A few days after this speech at the Congress of the Union of Young Communists, he presented new possibilities in "work on your own" with plans to rent taxis to drivers and hand over the management of hairdressers and barber shops to the workers.

Following this decision, those workers stopped receiving a monthly salary from government and earned their income directly from payments from their clients.

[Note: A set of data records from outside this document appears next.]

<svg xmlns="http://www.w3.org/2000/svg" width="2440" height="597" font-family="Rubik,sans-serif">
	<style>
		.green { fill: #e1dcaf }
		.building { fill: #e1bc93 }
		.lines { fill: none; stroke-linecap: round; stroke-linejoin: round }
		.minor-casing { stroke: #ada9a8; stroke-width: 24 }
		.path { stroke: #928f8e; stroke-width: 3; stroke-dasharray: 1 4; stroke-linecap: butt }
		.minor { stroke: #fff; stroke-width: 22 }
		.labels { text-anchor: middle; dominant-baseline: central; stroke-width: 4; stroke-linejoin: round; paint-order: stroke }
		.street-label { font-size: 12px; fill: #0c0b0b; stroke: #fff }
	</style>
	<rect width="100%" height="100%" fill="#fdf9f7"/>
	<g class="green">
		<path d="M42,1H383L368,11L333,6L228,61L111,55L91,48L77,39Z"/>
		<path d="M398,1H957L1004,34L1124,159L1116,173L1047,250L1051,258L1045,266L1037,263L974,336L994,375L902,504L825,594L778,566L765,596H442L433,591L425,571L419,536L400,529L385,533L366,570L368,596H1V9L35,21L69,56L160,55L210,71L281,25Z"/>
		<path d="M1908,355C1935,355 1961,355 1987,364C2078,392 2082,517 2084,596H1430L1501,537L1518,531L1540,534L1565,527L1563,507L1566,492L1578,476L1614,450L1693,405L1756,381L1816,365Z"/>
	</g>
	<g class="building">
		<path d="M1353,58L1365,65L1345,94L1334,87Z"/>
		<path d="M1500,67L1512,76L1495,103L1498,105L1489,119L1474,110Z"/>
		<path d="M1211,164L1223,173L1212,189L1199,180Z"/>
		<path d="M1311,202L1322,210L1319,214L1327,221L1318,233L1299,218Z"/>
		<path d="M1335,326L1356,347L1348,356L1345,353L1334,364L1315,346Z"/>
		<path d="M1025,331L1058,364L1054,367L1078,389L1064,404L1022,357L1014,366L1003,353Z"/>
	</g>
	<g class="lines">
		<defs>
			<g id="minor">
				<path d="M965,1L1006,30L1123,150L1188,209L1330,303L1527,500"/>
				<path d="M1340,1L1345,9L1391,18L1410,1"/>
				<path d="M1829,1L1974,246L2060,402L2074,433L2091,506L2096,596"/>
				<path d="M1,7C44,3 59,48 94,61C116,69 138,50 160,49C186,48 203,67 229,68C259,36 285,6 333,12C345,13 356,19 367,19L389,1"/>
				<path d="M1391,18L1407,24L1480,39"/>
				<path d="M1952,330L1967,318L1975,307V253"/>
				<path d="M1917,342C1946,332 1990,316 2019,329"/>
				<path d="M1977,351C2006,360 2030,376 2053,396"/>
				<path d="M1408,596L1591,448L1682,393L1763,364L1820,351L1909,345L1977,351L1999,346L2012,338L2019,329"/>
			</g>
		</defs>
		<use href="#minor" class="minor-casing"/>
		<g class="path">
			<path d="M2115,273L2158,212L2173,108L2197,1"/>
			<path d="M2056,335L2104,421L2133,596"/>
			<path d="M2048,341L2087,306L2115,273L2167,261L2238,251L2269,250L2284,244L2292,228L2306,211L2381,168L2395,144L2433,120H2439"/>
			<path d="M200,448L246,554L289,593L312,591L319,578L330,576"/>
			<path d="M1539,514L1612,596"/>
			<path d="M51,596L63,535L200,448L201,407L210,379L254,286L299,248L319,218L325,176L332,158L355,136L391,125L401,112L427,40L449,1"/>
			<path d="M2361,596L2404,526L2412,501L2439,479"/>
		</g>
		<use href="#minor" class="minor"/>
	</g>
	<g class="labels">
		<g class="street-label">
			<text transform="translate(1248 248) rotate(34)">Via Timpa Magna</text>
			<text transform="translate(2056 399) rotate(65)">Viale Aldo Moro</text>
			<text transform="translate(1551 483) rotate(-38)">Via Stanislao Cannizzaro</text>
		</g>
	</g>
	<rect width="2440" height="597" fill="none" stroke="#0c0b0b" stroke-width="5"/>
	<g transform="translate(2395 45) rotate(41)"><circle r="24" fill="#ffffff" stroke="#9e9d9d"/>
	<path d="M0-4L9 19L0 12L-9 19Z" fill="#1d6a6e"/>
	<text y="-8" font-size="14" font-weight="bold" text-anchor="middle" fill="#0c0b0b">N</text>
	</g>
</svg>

They also now pay taxes and contribute to social security.

"Work on your own" was approved for 115 trades in 1993, as part of the reform intended to overcome the economic crisis the island country faced following the disintegration of the former Soviet Union.

However, the concession of licenses had been frozen until the worst of the crisis is overcome.

Following the closure of several businesses due to illegal purchase of goods and tax evasion at the end of 2009, there were about 143,000 workers working on their own.

Last August, during the first annual session of Parliament, the leader announced the expansion of "work on your own," the possibility of contracting laborers, and the commercialization of some areas to reduce state employment.

Castro said the "bulky" state-run sector of the economy would be reduced, and that "as another alternative to employment for surplus workers," an agreement was made "to expand work on your own."

One month later, the government authorized the opening of small businesses in 178 activities, with the goal of allowing the private sector of the economy to absorb most of the half-million jobs in state-run enterprises that will be eliminated next March, in the first stage of a plan to reduce staff in departments that are "considerably bulky."

They also agreed to apply a tributary regimen for those who work on their own, which would "respond" to the current economic context and "guarantee" contribution to social security.

Castro confirmed that the government wanted to overcome the "paternalist focus that does not stimulate the need to work in order to live, and at the same time reduce unproductive spending."

He said that we "must permanently erase the notion that Cuba is the only country in the world in which one can live without working," although he specified that "no one will be abandoned due to their luck."

In mid-November, the Cuban leader called for celebration of the 6th Congress of the Communist Party in April 2011, announcing the meeting would focus on the economic situation of the country.

The discussion will be based on the "Guidelines Project of Economic and Social Policy of the Party and the Revolution," which will be released to the public for debate from December 1 to February 28.

The document tries to work towards a greater efficiency in primary sectors like agriculture and in investments, so that the economy can really become productive.

In this sense, priority will be given to investments that generate savings by substituting imports and increasing exports, and in which the money invested can be quickly recovered.

As part of the new economic policy, some of the immediate goals involve decreasing distribution of money through an efficient replacement of foreign-acquired products, recovering a productive capacity, and increasing management efficiency.

Another proposal is to decrease the external imbalance and recover the payment capacity, parallel to a reduction in spending, including spending in social sectors like education and health (free services), with the goal of advancing towards monetary unification.

Some Cuban intellectuals, like economist Omar Perez Villanueva, consider the success of China and Vietnam as valid examples for this socialist country in terms of attracting foreign investments to stimulate economic growth.

While the country rids itself of several obsolete practices, the press affirms that the current debate in the country is "shouting for" a change of mentality in everyone on every level, and the authorities have pointed out that "in this process the one who decides is the people."

"There is no reform, it is an update of the economic model. No one thinks that we are going to turn over property: we are going to administer it in another way," explained Marino Murillo Jorge, Cuban Economic and Planning Minister.